Proposals in four states that would have increased taxes on
travel agencies have been dropped, which ASTA estimates will save agencies
nearly $63 million a year.
ASTA launched grassroots campaigns against proposals in
Illinois, Maine, Ohio and Pennsylvania. Pennsylvania was the last of the four
to remove an agent tax from its budget on Oct. 30, ASTA said.
ASTA said "vague wording" made it difficult to
determine the exact impact the taxes would have had on agencies. For instance,
Maine and Pennsylvania said the tax would be levied on "travel arrangement
and reservation services." The Society estimated it would have cost
agencies in Illinois $22.2 million per year in new taxes, $994,000 in Maine,
$23.2 million in Ohio, and $16.2 million in Pennsylvania.
Because of ASTA's grassroots campaigns in the four states,
legislators received hundreds of advocacy messages from agents led by ASTA
chapter presidents Jesse Guerra (Midwest), Andy Holmes (Maine), Claudia Darling
(Mid America) and multiple members in Pennsylvania.
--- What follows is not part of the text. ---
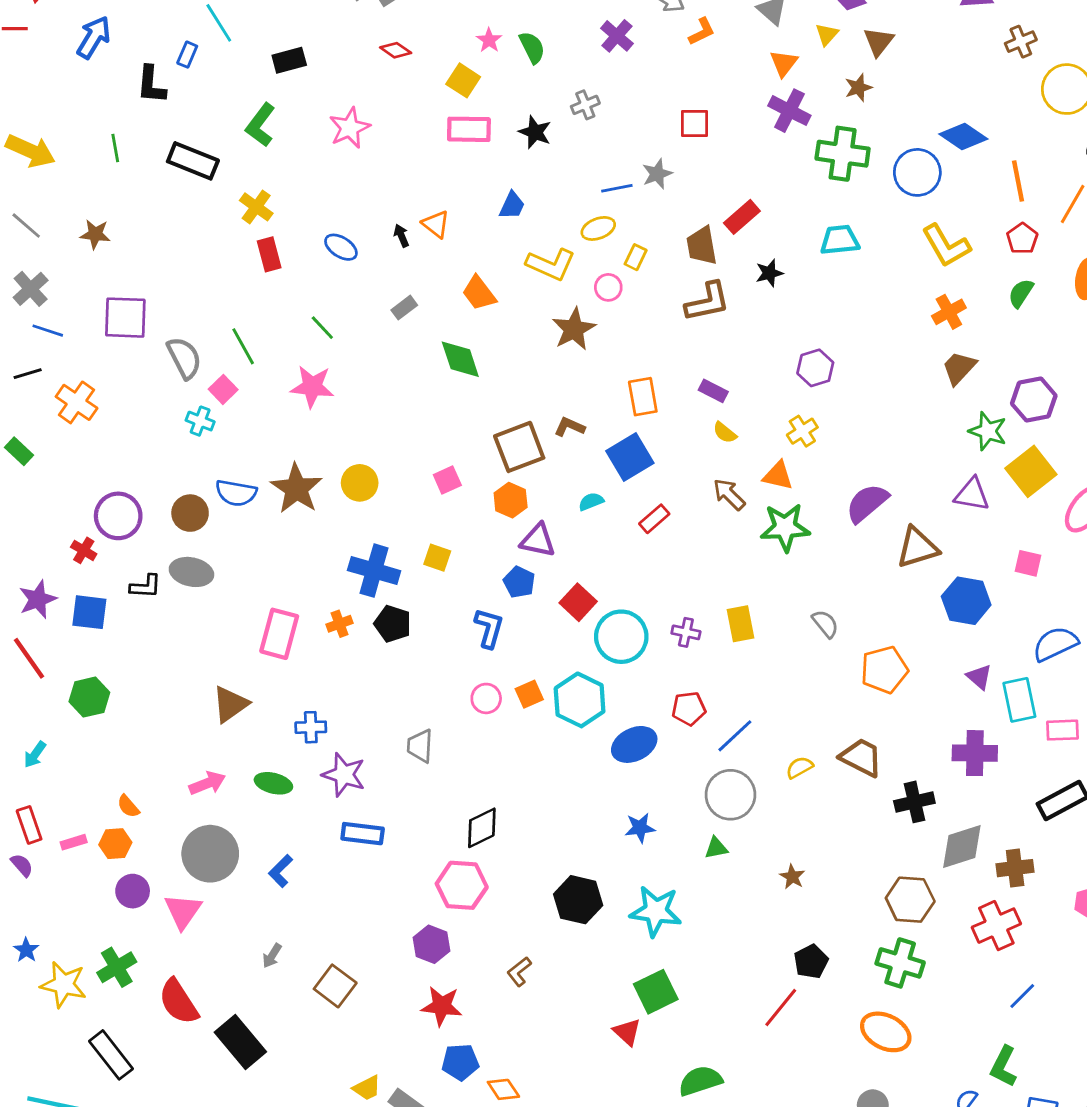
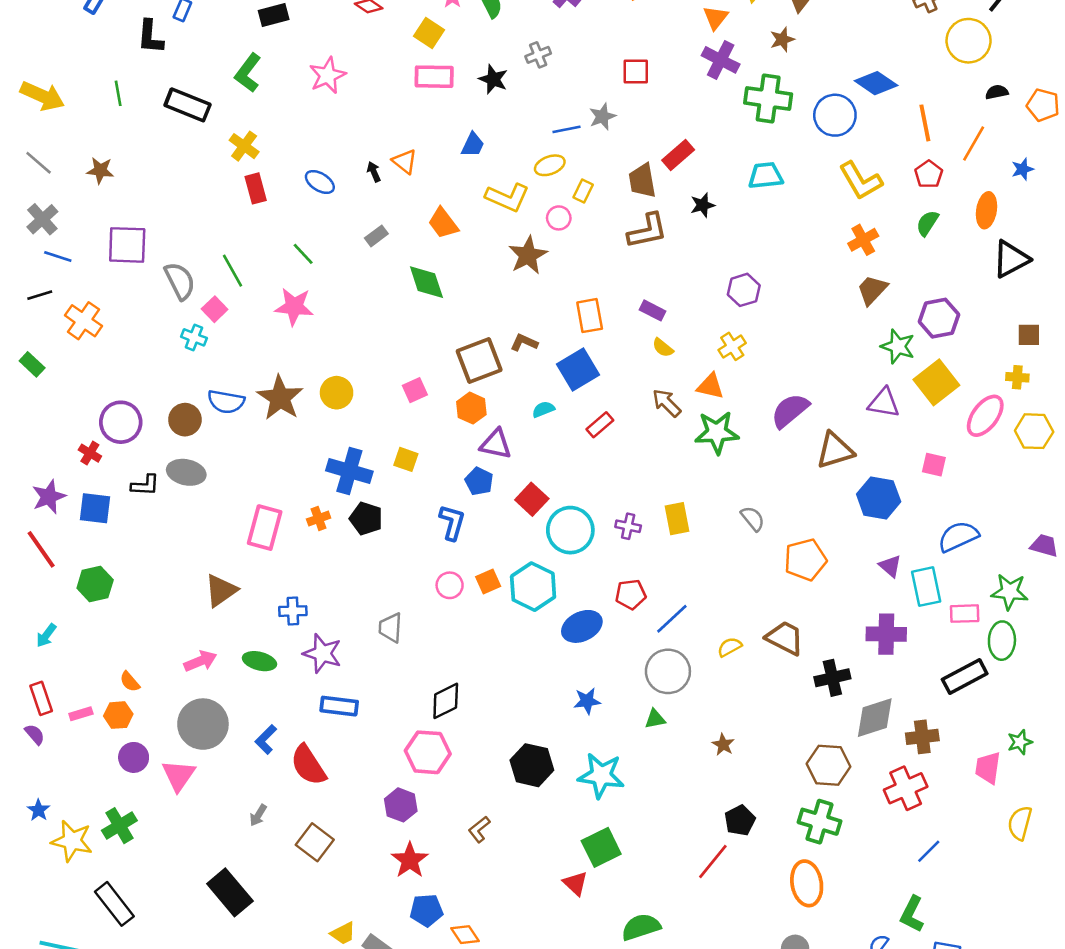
red semicircle: (179, 1002) -> (308, 765), moved
red star: (442, 1006) -> (410, 860), turned 30
orange ellipse: (886, 1032) -> (807, 883), turned 54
"Expanding state sales taxes to travel agency services
would have been devastating to our industry, and in defeating these proposals
in four states -- guided by headquarters -- ASTA members have set the gold
standard for grassroots engagement," said Eben Peck, ASTA executive vice
president of advocacy. "We applaud both their efforts and these state
legislators' decisions to drop these proposals from their budgets."